Winston lowered himself into her reading chair. He put his socks on. “You’d side with my political enemies out of spite?” he asked. “I didn’t know you had it in you, Marie Barnes.”
“Well, cancer can’t take everything from a girl,” she said. “Believe it or not.”
“Now look who’s talking hangdog,” he said. He stood up and walked to her side of the bed. He bent toward her and cupped his hand under her chin, then he lifted her face to his and leaned in for a kiss. “I’ll be right back,” he said. “Go back to sleep, honey. You won’t even know I’m gone.”
“I always know when you’re gone,” Marie said. “Forty years now, and I always know when you’re gone.”
“Well, I won’t be gone long,” he said.
“You’ve been saying that for forty years.”
“If you take care of yourself and go back to sleep then I’ll be able to say it for forty more.”
“I just don’t want to be—” But she stopped and looked away from him. The room fell into silence, and Winston would swear that he could hear the distant lap of the waterway outside their windows. Or maybe it was the sound of the ticking clock he sometimes heard in his mind. Marie looked back at him after a moment. “I just can’t stop thinking about Colleen,” she finally said. “I wish she’d call us back.”

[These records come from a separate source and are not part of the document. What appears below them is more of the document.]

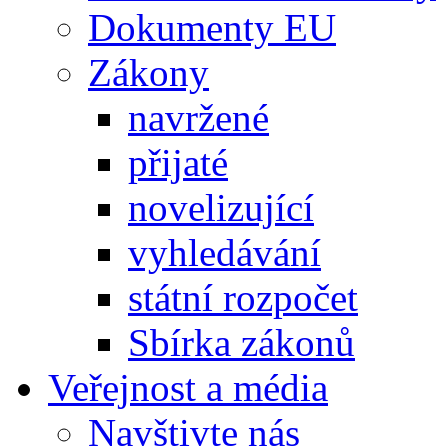
Dokumenty EU
Zákony
navržené
přijaté
novelizující
vyhledávání
státní rozpočet
Sbírka zákonů
Veřejnost a média
Navštivte nás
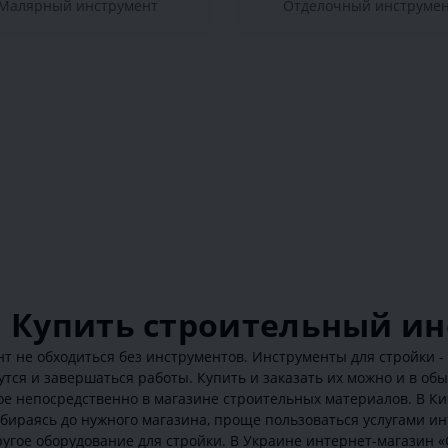
Малярный инструмент
Отделочный инструме
Купить строительный ин
т не обходиться без инструментов. Инструменты для стройки -
нутся и завершаться работы. Купить и заказать их можно и в о
е непосредственно в магазине строительных материалов. В Кие
бираясь до нужного магазина, проще пользоваться услугами ин
угое оборудование для стройки. В Украине интернет-магазин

“I know, honey,” he said. He fought the urge to break his gaze from hers, to drop his chin to his chest. He considered sitting down on the bed beside her, but he knew that doing so would delay his leaving even longer. “I know. Maybe she’ll call tomorrow. If not, we’ll call her. Maybe we can try getting ahold of Scott at work, ask him how she’s doing.” He’d said all of these things many times since he and Marie had come home from Texas, and he was tired of saying them, but he knew that, when it came to their daughter, Marie needed to hear certain things, and he knew that it was his job to say them.
For Winston, what had been a charming bedside scene—a scene of Marie worried over him in the middle of the night—had devolved into a kind of repulsion at Marie’s mentioning their daughter’s name. Winston’s grief for Colleen was caustic, and he knew it had turned poisonous, infecting his heart and hardening it against Marie’s own particular brand of grief and her need to share it with him. Unlike Marie, Winston’s sadness was a thing he could bear only when he was alone.
He reached for her, held her fingers with the tips of his, gave her hand a little shake.
“We’ll call the house again tomorrow,” he said. “And then we’ll get ahold of Scott at work if we need to.”
Marie smiled a weak smile and lowered herself to her pillow. She closed her eyes, and Winston kissed her forehead again. He stood up straight and looked down at her. He watched her turn away from him and pull the covers up over her shoulders.
When the telephone rang on the dresser across the bedroom, Winston jumped like he’d heard a slammed door or a gunshot. Marie didn’t even stir. “I bet that’s Rudy,” she said.